The Temple of Heaven

Paris or Beijing?


After our busy day, Rachel and I set out in search of some Peking Duck for dinner. The hostel recommended a restaurant to us, but it had a 30 minute wait and wasn't cheap at all so we checked out a few more places close to the Dong'an night market (where they sell interesting things on sticks). We eventually settled on a place that would do us half a duck, but it turned out to be mostly fat with a bit of skin and a hint of meat so we were quite disappointed really.

On Day 2, we were in our hostel lobby at 6:15 to head out to the Great Wall of China. The bus took about 3 hours and was filled with a French school group, which Rachel was eager to leave as soon as we started walking. We walked the section between Jinshangling and Simatai, although we cheated and took the world's slowest cable car to miss out the first 2 towers. This section of the wall is steep and involves climbing up many many many steps and then carefully scrambling down the other side where the bricks on top of the wall are broken and loose. Although there were lots of tourists, it didn't feel overrun, and there was a nice feeling of cameraderie as we all struggled to deal with the rollercoaster like route. Rachel and I adopted an English guy called Tom who was also on our coach trip and was on Day 2 of his round the world trip.



The Great Wall of China!

Me and Tom debate which way to go

At the end of our section of wall ("Cross the chain link fence and then turn left at the second tower" as the guide said) we had to walk down a well paved path to the carpark... OR... take an entirely authentic Chinese zipwire across a reservoir followed by a little boat trip! The three of us stood and contemplated our options for at least five minutes. After our guide whizzed off on the zipwire, I decided to give it a go. We were carefully hooked on with some lower body harnesses and after we'd sat down and kicked off it was all rather relaxing really. It almost blew the fine loess dust out of our hair.

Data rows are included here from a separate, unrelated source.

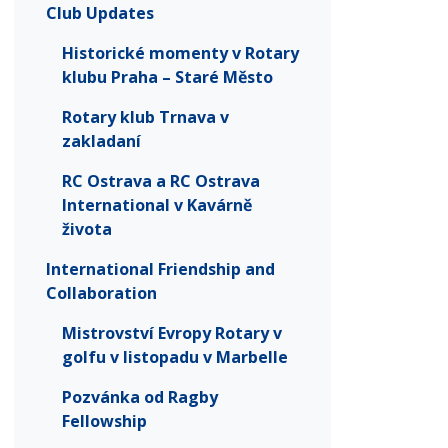
Club Updates
Historické momenty v Rotary
klubu Praha – Staré Město
Rotary klub Trnava v
zakladaní
RC Ostrava a RC Ostrava
International v Kavárně
života
International Friendship and
Collaboration
Mistrovství Evropy Rotary v
golfu v listopadu v Marbelle
Pozvánka od Ragby
Fellowship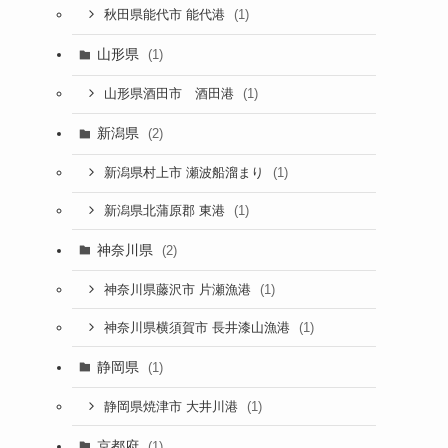
(1)
秋田県能代市 能代港
山形県
(1)
(1)
山形県酒田市 酒田港
新潟県
(2)
(1)
新潟県村上市 瀬波船溜まり
(1)
新潟県北蒲原郡 東港
神奈川県
(2)
(1)
神奈川県藤沢市 片瀬漁港
(1)
神奈川県横須賀市 長井漆山漁港
静岡県
(1)
(1)
静岡県焼津市 大井川港
京都府
(1)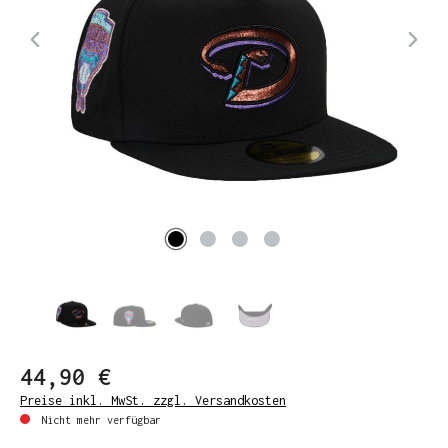
44,90 €
Preise inkl. MwSt. zzgl. Versandkosten
Nicht mehr verfügbar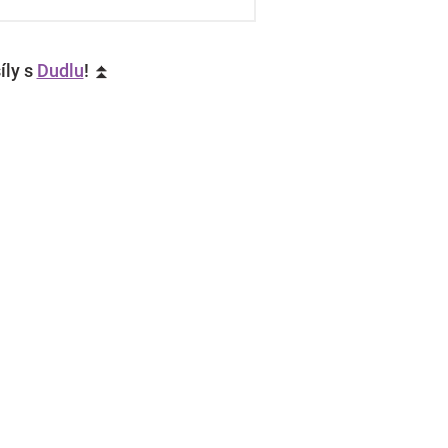
íly s
Dudlu
! ⏫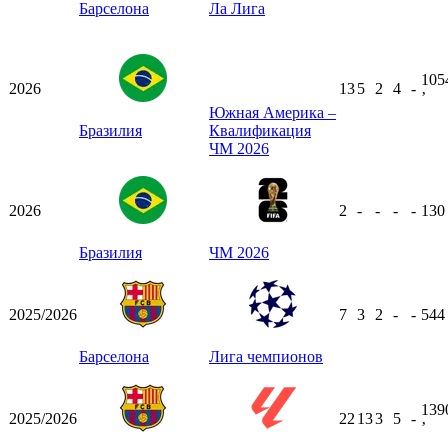
Барселона
Ла Лига
105
2026
13
5
2
4
-
ʼ
Южная Америка –
Бразилия
Квалификация
ЧМ 2026
2026
2
-
-
-
-
13
Бразилия
ЧМ 2026
2025/2026
7
3
2
-
-
54
Барселона
Лига чемпионов
139
2025/2026
22
13
3
5
-
ʼ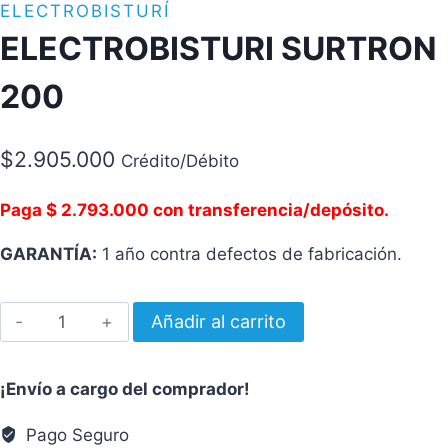
ELECTROBISTURÍ
ELECTROBISTURI SURTRON
200
$
2.905.000
Crédito/Débito
Paga $ 2.793.000 con transferencia/depósito.
GARANTÍA:
1 año contra defectos de fabricación.
ELECTROBISTURI
Añadir al carrito
SURTRON
200
¡Envío a cargo del comprador!
cantidad
Pago Seguro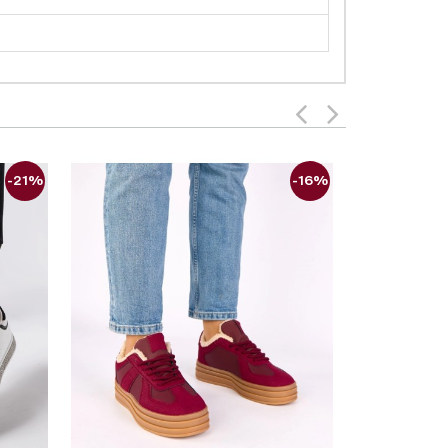
-21%
-16%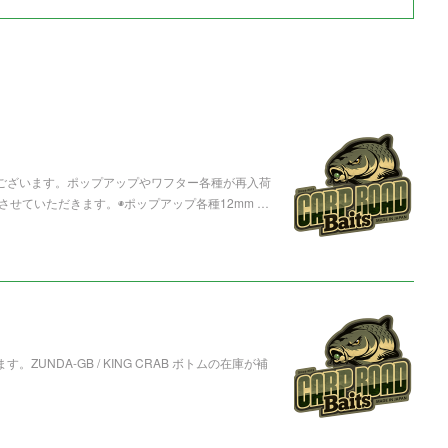
うございます。ポップアップやワフター各種が再入荷
せていただきます。◉ポップアップ各種12mm …
UNDA-GB / KING CRAB ボトムの在庫が補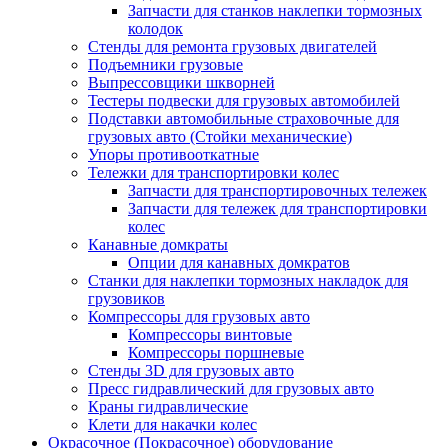
Запчасти для станков наклепки тормозных
колодок
Стенды для ремонта грузовых двигателей
Подъемники грузовые
Выпрессовщики шкворней
Тестеры подвески для грузовых автомобилей
Подставки автомобильные страховочные для
грузовых авто (Стойки механические)
Упоры противооткатные
Тележки для транспортировки колес
Запчасти для транспортировочных тележек
Запчасти для тележек для транспортировки
колес
Канавные домкраты
Опции для канавных домкратов
Станки для наклепки тормозных накладок для
грузовиков
Компрессоры для грузовых авто
Компрессоры винтовые
Компрессоры поршневые
Стенды 3D для грузовых авто
Пресс гидравлический для грузовых авто
Краны гидравлические
Клети для накачки колес
Окрасочное (Покрасочное) оборудование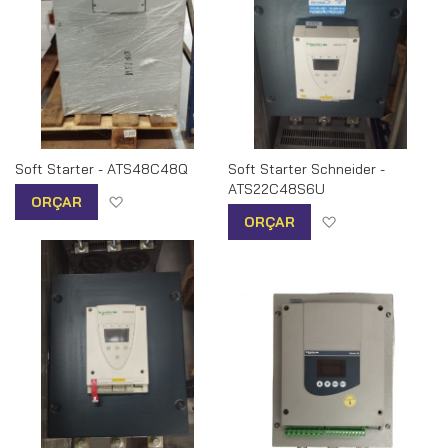
Soft Starter - ATS48C48Q
Soft Starter Schneider -
ATS22C48S6U
Adicionar à lista de desejos
ORÇAR
Adicionar à list
ORÇAR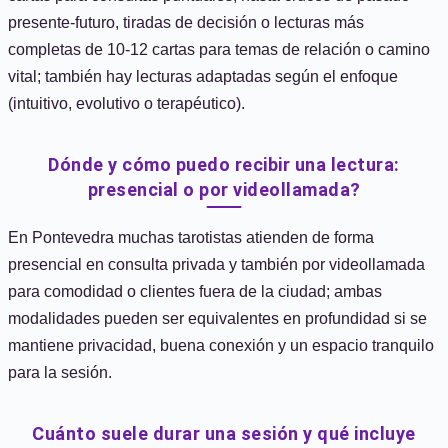
presente-futuro, tiradas de decisión o lecturas más
completas de 10-12 cartas para temas de relación o camino
vital; también hay lecturas adaptadas según el enfoque
(intuitivo, evolutivo o terapéutico).
Dónde y cómo puedo recibir una lectura:
presencial o por videollamada?
En Pontevedra muchas tarotistas atienden de forma
presencial en consulta privada y también por videollamada
para comodidad o clientes fuera de la ciudad; ambas
modalidades pueden ser equivalentes en profundidad si se
mantiene privacidad, buena conexión y un espacio tranquilo
para la sesión.
Cuánto suele durar una sesión y qué incluye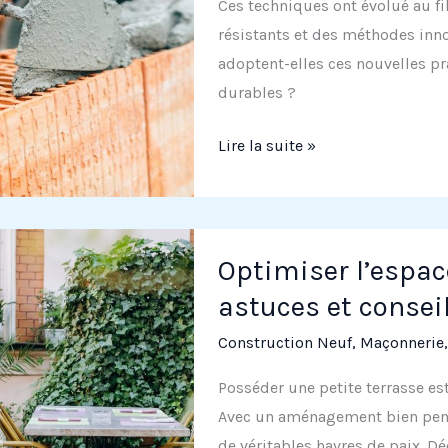
Ces techniques ont évolué au fi
?
résistants et des méthodes inn
adoptent-elles ces nouvelles pr
durables ?
Maçonnerie
Lire la suite »
du
gros-
œuvre
:
Optimiser l’espace
Les
astuces et conse
techniques
Construction Neuf
,
Maçonnerie
modernes
pour
Posséder une petite terrasse es
une
Avec un aménagement bien pens
construction
de véritables havres de paix. D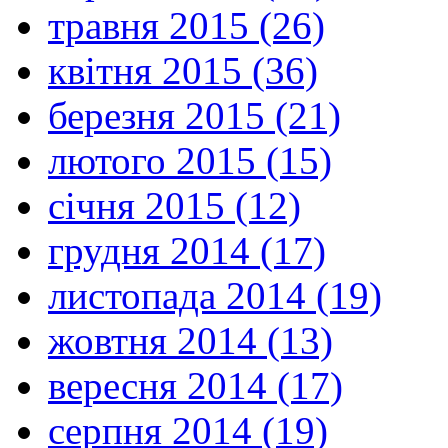
травня 2015 (26)
квітня 2015 (36)
березня 2015 (21)
лютого 2015 (15)
січня 2015 (12)
грудня 2014 (17)
листопада 2014 (19)
жовтня 2014 (13)
вересня 2014 (17)
серпня 2014 (19)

Rachel and I wave goodbye!



On Day 3, Rachel and I had arranged to meet Tom at the Summer Palace - a highly landscaped park where the Emperors and Empresses used to laze around in summer. The guidebook makes it sound a bit like a park, and it's possible that there are park like areas, but the place is SO vast that we only managed to cover a small corner of it. We admired more red and yellow and blue buildings, saw an acrobatic show and girls dancing with long sleeves on the Great Stage (apparently the biggest of the 3 imperial stages in China), dressed up in some imperial outfits for photographs and had a ride on a pedalo! The Summer Palace contains a MASSIVE lake - so big we could barely see across it in the haze - and lots of Chinese people take pedalos and battery-powered boats out on it, so it felt like a 'real Beijing' experience even although it was clearly a frivolous tourist activity.

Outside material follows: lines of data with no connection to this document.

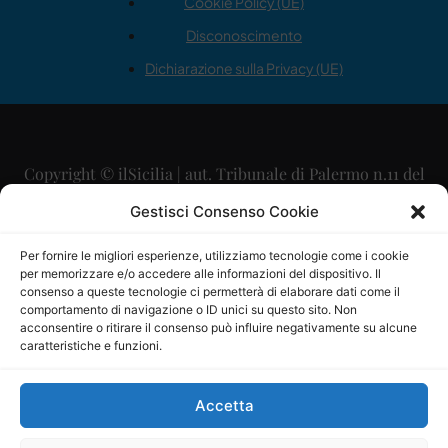
Cookie Policy (UE)
Disconoscimento
Dichiarazione sulla Privacy (UE)
Copyright © ilSicilia | aut. Tribunale di Palermo n.11 del
29/09/2015
Gestisci Consenso Cookie
Editore: Mercurio Comunicazione Soc. Coop. A.R.L.
Per fornire le migliori esperienze, utilizziamo tecnologie come i cookie
per memorizzare e/o accedere alle informazioni del dispositivo. Il
Direttore Editoriale: Maurizio Scaglione
consenso a queste tecnologie ci permetterà di elaborare dati come il
comportamento di navigazione o ID unici su questo sito. Non
Direttore Responsabile: Maria Calabrese
acconsentire o ritirare il consenso può influire negativamente su alcune
caratteristiche e funzioni.
p.zza Sant’Oliva, 9 – 90141 – Palermo – 091335557
P.IVA: 06334930820
Accetta
Mercurio Comunicazione Società Cooperativa a r.l. è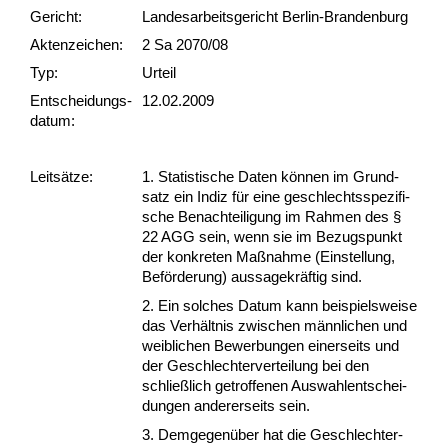
Gericht:
Landesarbeitsgericht Berlin-Brandenburg
Akten­zeichen:
2 Sa 2070/08
Typ:
Urteil
Ent­scheid­ungs­
12.02.2009
datum:
Leit­sätze:
1. Sta­tis­ti­sche Da­ten können im Grund­
satz ein In­diz für ei­ne ge­schlechts­spe­zi­fi­
sche Be­nach­tei­li­gung im Rah­men des §
22 AGG sein, wenn sie im Be­zugs­punkt
der kon­kre­ten Maßnah­me (Ein­stel­lung,
Beförde­rung) aus­sa­ge­kräftig sind.
2. Ein sol­ches Da­tum kann bei­spiels­wei­se
das Verhält­nis zwi­schen männ­li­chen und
weib­li­chen Be­wer­bun­gen ei­ner­seits und
der Ge­schlech­ter­ver­tei­lung bei den
schließlich ge­trof­fe­nen Aus­wah­l­ent­schei­
dun­gen an­de­rer­seits sein.
3. Dem­ge­genüber hat die Ge­schlech­ter­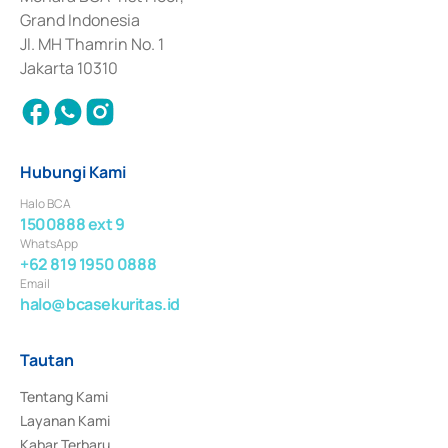
Surat Berharga Komersial yang izinnya diterbitkan pada tahun 2018.
Grand Indonesia
Jl. MH Thamrin No. 1
Jakarta 10310
Hubungi Kami
Halo BCA
1500888 ext 9
WhatsApp
+62 819 1950 0888
Email
halo@bcasekuritas.id
Tautan
Tentang Kami
Layanan Kami
Kabar Terbaru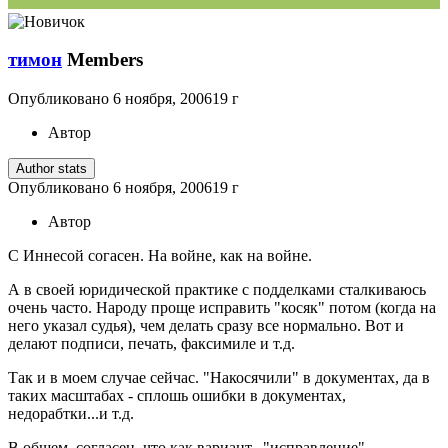
тимон
Members
Опубликовано
6 ноября, 2006
19 г
Автор
Author stats
Опубликовано
6 ноября, 2006
19 г
Автор
С Иннесой согасен. На войне, как на войне.
А в своей юридической практике с подделками сталкиваюсь
очень часто. Народу проще исправить "косяк" потом (когда на
него указал судья), чем делать сразу все нормально. Вот и
делают подписи, печать, факсимиле и т.д.
Так и в моем случае сейчас. "Накосячили" в документах, да в
таких масштабах - сплошь ошибки в документах,
недорабтки...и т.д.
В общем, согласен, что как вариант..."исправление"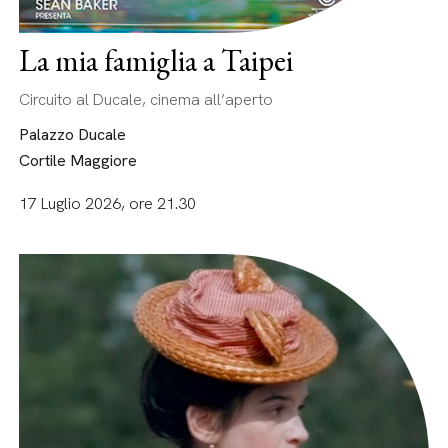
La mia famiglia a Taipei
Circuito al Ducale, cinema all’aperto
Palazzo Ducale
Cortile Maggiore
17 Luglio 2026, ore 21.30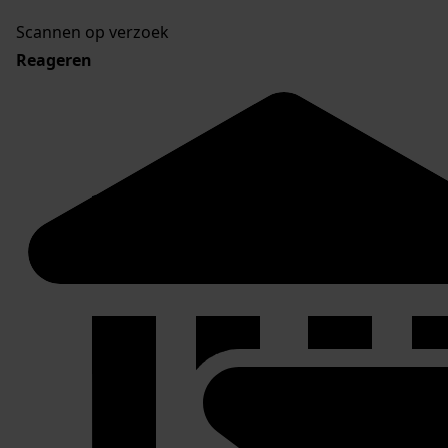
Scannen op verzoek
Reageren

Rachel through the painted glass in one of many courtyards


Pedalos on the lake

Empress Jill, Emperor Tom and Empress Rachel


After all that, it was time to catch our (delayed) flight back to Hong Kong. I was sad not to get the chance to see more temples, wander the 'hutongs' (alleyways) or take a bicycle ride, but I'm glad a went for the short time I had.

Wednesday 2 April 2008

A brief interlude...

I haven't written in AGES, but I have an excuse... I took a quick trip to England in my Easter Holidays! I had to go home for a PGCE (teacher training) interview for next year, but as an added bonus I got to spend plenty of time with Chris and my family, and see a few people I haven't seen in months.

Family on my aunt's canal boat in Earith!


Also on Easter Sunday it snowed! Very un-hong-kong-like




So, not much to report from the last 1o days or so, but there should be lots of news soon as I'm off to visit Beijing this weekend! I've got that song about 9 million bicycles stuck in my head already!